**Your task**
Could you copy the lines word for word, starting at the beginning of the data and going through the line that contains "list Bemeneti feszültség: 2.5V"?

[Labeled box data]

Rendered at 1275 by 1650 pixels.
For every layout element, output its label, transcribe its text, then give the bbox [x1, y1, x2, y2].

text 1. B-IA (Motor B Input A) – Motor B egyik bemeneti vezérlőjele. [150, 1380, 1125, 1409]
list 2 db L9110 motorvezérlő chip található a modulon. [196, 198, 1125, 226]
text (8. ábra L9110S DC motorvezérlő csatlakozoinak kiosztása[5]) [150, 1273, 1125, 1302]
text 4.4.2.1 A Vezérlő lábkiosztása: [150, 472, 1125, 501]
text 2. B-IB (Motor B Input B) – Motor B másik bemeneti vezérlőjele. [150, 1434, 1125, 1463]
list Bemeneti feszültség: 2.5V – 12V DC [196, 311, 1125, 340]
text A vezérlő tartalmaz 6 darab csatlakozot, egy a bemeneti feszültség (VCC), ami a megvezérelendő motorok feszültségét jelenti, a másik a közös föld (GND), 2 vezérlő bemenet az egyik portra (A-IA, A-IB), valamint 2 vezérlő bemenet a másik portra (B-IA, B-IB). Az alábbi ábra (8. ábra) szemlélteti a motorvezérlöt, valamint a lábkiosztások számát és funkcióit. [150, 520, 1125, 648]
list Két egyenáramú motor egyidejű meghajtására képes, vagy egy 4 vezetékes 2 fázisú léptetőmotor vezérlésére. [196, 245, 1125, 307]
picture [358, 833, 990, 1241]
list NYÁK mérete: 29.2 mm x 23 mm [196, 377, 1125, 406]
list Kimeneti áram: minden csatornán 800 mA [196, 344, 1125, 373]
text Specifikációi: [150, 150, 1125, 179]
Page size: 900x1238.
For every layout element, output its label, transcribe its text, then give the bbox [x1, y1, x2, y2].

**Completed exercise**
Rendered at 1275 by 1650 pixels.
For every layout element, output its label, transcribe its text, then give the bbox [x1, y1, x2, y2].

text 1. B-IA (Motor B Input A) – Motor B egyik bemeneti vezérlőjele. [150, 1380, 1125, 1409]
list 2 db L9110 motorvezérlő chip található a modulon. [196, 198, 1125, 226]
text (8. ábra L9110S DC motorvezérlő csatlakozoinak kiosztása[5]) [150, 1273, 1125, 1302]
text 4.4.2.1 A Vezérlő lábkiosztása: [150, 472, 1125, 501]
text 2. B-IB (Motor B Input B) – Motor B másik bemeneti vezérlőjele. [150, 1434, 1125, 1463]
list Bemeneti feszültség: 2.5V – 12V DC [196, 311, 1125, 340]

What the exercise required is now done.